START SOURCE INFORMATION

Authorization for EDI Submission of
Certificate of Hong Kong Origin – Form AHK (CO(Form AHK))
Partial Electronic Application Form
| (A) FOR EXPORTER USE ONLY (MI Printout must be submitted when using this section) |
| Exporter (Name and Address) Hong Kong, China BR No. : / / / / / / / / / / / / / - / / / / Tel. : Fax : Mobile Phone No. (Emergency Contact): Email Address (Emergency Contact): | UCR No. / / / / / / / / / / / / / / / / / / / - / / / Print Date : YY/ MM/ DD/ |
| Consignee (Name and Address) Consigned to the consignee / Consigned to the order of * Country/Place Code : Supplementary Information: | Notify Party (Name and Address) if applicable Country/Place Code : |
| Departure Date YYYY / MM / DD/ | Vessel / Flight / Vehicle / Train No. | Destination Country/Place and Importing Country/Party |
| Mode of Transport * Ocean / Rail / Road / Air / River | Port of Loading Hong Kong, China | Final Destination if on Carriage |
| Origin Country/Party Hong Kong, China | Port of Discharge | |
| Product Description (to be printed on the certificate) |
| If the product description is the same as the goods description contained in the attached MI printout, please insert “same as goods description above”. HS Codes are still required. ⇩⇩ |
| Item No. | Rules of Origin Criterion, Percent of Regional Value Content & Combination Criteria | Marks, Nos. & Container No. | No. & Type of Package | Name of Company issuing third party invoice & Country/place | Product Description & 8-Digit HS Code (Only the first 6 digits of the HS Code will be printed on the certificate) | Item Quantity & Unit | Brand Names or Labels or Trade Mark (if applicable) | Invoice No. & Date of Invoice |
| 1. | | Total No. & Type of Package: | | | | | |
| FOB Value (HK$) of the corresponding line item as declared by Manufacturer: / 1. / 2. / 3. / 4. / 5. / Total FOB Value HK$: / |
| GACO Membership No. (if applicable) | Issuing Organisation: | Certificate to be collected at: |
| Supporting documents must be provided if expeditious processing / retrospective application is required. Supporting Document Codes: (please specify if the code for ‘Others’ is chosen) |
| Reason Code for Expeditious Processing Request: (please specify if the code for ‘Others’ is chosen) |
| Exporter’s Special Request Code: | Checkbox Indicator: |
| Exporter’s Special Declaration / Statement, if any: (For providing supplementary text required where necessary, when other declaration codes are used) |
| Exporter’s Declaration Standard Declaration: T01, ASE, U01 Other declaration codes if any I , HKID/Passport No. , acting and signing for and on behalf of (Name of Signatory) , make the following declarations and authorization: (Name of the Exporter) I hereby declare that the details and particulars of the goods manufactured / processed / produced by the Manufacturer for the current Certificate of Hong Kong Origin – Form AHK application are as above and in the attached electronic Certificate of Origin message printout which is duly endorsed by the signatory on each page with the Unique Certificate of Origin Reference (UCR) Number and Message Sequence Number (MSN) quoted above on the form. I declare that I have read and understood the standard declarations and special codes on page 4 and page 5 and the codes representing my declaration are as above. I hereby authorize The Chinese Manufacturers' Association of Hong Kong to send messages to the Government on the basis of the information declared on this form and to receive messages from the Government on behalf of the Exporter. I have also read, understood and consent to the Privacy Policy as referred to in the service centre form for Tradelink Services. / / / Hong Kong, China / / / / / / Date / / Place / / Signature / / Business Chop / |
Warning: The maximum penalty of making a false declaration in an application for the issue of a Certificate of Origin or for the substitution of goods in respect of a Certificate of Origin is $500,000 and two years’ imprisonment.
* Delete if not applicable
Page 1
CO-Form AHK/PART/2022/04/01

END SOURCE INFORMATION

__PROBLEM TO SOLVE__. Within the records above, determine how many lines contain the word "applicable". Respond with that number and no other text.

__SOLUTION TO THE EXERCISE__. 4